Yes fanboy? don't call me that. I'm a fan of games I just get upset at people following Sony like lemmings (like CrazzyMan). I have not seen a single game that 360 could not reproduce. PS3 20-30 times faster than the 360? You just pulling that out of your arse.

http://www.mc.com/uploadedFiles/Cell-Perf-Simple.pdf

I have no company Bias. Both systems offer something the other does not. I own both. But when it comes to the power of the Cell, anyone who says it's not much faster than what's in the 360 has for a CPU is just uneducated, or biased based on branding.
For FFT, the CELL screams, based on the type of math it does well (the linked article will show you what I mean). People will learn how to harness that for games.

@RocketPig
I don’t think the Distribution medium has anything to do with the game, I think where the CELL adds value to the visuals, is in the animations and lighting. The Video card on the PS3 is lacking, but if you take advantage of the Cell to do most of your pre rendering, you can greatly offload what the GPU needs to do.


So for example to others (I am sure RocketPig gets this), Most games will define the geometry in the CPU, and load it into the GPU, it will load up all the textures, lighting, positions, and many other things into the GPU. The GPU will then figure out what needs to be displayed on the screen. It removes all the polygons that people don’t see, applies lighting to the textures, and does a thousand other things.

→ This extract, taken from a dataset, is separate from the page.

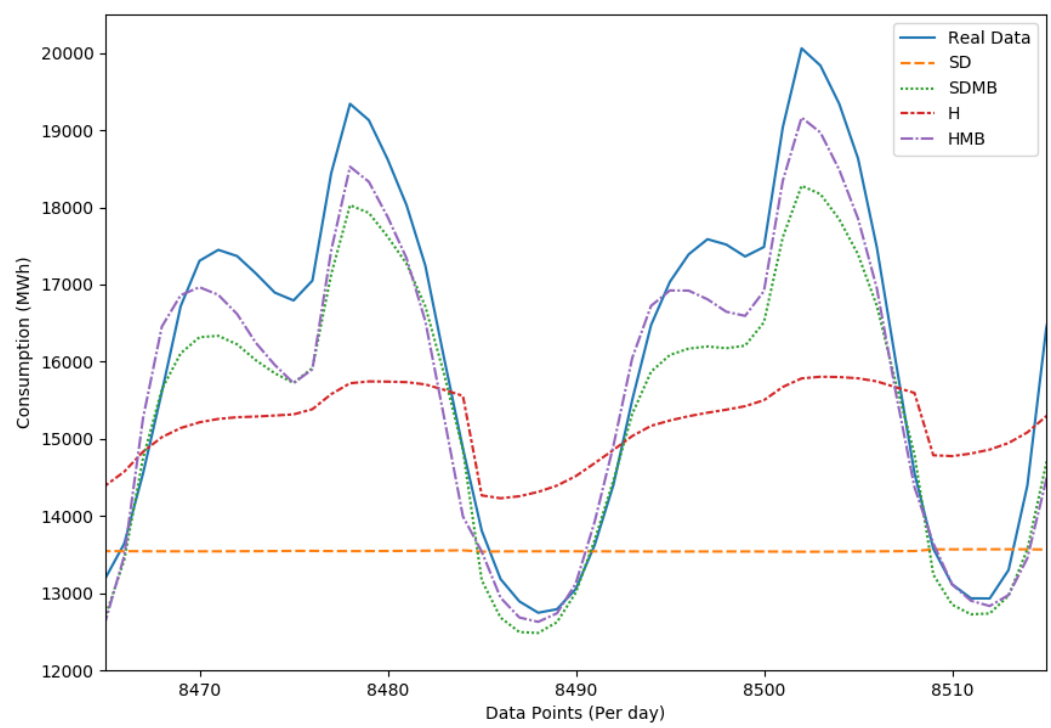
Figure 6. A zoom of the neural network with the algorithms during testing.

The SPU’s of the Cell can do a lot of this for you, before you ever get to the video card. This means less bandwidth is needed between the CPU and the GPU (which is lacking on the PS3 compared to the 360), and the overall graphical capabilities of the system is much better (even though the PS3’s GPU is a little slower on its own compared to the 360’s). The issue today is in order to take advantage of this, you need to code the methods yourself. It’s never been done before (well, now it has, but last year, it was new). As these tools develop and get distributed, games will improve in leaps and bounds. The 360’s development paradigm is well known, and while optimization will continue as time goes on, the effective results will be less. (this last line was for Omac, not you RocketPig)


The character models, and lighting effects on R&C take a lot more CPU+GPU power to produce then the 360 has. I hate to bring it up, as the game sucked balls, but Lair is another great example of offloading a lot of what traditionally is done with the GPU to the Cell. That game could never be done on the 360 either (and thank god for all 360 owners for that).